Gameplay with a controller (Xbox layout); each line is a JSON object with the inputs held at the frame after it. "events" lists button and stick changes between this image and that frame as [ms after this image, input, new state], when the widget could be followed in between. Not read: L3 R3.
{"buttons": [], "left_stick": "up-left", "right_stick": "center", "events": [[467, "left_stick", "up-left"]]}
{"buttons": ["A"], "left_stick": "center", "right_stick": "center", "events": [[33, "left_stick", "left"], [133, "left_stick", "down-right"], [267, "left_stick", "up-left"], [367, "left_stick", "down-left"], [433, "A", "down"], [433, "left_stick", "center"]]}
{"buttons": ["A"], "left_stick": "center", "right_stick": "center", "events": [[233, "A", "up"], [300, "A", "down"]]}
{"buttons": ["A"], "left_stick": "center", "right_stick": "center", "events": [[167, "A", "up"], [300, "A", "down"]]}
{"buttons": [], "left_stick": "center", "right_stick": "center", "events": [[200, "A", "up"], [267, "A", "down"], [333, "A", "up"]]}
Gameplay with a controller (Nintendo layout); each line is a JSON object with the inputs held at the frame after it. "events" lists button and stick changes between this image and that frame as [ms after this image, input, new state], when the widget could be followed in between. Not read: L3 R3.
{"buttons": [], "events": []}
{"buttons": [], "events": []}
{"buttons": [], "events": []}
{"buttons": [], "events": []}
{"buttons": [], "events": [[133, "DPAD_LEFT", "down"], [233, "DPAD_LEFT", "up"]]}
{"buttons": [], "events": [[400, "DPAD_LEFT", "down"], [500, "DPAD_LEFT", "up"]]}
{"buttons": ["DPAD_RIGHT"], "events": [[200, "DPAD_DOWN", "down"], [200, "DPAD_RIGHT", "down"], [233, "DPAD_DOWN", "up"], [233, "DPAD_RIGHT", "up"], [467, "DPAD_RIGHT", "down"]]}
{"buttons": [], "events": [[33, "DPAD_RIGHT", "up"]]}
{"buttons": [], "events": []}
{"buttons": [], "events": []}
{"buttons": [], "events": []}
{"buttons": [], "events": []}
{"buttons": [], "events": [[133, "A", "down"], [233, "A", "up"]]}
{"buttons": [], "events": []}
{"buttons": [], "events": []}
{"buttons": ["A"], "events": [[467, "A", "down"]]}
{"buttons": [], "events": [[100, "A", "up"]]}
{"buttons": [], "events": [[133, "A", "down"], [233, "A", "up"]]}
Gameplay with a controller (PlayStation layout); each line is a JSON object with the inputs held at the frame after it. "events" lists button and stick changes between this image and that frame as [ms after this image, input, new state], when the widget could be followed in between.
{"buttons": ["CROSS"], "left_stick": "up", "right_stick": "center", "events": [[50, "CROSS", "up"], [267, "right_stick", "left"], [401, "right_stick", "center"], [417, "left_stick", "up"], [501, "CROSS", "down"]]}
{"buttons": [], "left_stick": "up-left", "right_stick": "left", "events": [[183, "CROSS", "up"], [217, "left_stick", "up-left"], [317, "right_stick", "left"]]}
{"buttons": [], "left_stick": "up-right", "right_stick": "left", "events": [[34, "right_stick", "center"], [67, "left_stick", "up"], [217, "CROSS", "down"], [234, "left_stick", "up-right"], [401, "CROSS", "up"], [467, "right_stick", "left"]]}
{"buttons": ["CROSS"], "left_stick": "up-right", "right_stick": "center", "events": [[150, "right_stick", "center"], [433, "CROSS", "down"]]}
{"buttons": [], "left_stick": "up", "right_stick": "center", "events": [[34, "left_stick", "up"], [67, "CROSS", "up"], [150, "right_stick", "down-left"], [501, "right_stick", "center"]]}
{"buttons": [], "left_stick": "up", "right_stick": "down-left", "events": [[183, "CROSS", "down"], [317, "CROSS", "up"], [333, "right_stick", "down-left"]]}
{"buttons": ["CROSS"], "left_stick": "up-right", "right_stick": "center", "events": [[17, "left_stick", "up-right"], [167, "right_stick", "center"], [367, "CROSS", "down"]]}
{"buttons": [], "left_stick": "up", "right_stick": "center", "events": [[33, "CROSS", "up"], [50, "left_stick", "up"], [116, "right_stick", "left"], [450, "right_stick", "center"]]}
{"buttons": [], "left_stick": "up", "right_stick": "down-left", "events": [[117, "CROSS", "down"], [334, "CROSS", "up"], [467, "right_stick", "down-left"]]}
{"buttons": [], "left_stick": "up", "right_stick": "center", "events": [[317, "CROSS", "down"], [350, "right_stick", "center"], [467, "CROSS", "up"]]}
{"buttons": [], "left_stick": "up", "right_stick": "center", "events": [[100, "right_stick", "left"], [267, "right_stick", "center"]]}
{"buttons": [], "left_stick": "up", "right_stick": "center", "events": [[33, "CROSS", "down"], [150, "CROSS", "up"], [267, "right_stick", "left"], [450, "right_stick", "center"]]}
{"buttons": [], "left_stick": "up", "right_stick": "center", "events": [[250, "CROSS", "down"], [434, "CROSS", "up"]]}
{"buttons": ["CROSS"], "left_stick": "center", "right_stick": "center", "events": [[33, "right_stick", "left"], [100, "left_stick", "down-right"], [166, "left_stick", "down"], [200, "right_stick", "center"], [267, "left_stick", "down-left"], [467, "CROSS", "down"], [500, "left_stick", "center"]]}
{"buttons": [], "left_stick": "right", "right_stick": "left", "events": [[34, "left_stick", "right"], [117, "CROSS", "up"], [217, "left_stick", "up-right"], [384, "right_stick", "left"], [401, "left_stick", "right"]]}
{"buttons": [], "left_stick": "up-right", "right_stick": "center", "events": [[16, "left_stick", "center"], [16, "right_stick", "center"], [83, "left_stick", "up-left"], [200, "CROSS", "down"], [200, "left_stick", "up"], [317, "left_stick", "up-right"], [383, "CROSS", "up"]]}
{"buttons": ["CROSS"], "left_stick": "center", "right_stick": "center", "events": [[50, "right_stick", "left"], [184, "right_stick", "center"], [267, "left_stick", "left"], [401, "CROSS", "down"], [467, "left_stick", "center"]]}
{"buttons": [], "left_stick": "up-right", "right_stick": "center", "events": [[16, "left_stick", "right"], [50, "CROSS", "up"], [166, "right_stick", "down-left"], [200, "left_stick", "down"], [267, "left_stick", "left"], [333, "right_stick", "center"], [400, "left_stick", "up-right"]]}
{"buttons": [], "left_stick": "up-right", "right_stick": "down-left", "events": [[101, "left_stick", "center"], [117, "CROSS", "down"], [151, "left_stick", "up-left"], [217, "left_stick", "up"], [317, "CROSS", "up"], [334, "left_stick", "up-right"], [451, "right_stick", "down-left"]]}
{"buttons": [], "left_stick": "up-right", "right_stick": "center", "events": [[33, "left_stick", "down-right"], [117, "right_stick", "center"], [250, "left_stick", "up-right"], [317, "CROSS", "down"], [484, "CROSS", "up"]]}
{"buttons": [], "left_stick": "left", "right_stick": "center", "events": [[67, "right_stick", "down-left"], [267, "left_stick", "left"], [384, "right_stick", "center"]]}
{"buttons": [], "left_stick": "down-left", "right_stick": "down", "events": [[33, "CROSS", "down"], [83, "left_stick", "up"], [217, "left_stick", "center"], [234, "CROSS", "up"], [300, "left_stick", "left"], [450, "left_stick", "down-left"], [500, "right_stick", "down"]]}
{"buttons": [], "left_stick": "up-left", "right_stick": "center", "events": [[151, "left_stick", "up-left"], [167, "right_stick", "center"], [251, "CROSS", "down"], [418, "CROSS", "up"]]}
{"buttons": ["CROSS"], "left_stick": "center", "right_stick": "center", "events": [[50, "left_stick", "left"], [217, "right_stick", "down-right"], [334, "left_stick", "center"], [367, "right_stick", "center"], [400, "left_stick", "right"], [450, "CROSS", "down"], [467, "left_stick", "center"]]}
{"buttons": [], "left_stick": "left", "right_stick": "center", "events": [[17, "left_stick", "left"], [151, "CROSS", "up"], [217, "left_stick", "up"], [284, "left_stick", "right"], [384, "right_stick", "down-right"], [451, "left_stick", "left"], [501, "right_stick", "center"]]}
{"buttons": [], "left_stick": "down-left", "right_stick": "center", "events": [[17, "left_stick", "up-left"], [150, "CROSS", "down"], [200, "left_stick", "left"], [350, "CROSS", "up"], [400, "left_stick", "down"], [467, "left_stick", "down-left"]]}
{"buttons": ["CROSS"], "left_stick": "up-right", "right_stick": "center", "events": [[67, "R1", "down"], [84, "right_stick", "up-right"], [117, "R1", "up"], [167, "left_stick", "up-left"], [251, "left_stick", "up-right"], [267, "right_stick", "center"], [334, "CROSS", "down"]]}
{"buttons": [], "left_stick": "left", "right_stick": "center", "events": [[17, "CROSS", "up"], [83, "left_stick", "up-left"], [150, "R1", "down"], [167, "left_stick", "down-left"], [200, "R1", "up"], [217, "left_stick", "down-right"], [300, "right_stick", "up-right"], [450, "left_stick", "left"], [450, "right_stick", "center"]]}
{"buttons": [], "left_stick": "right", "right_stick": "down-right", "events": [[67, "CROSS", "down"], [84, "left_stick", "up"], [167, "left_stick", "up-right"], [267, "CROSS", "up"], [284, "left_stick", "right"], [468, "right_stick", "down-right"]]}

Instructions for the task =>
Using the records above, copy all lines that include the word "read".

Answer space =>
Gameplay with a controller (Xbox layout); each line is a JSON object with the inputs held at the frame after it. "events" lists button and stick changes between this image and that frame as [ms after this image, input, new state], when the widget could be followed in between. Not read: L3 R3.
Gameplay with a controller (Nintendo layout); each line is a JSON object with the inputs held at the frame after it. "events" lists button and stick changes between this image and that frame as [ms after this image, input, new state], when the widget could be followed in between. Not read: L3 R3.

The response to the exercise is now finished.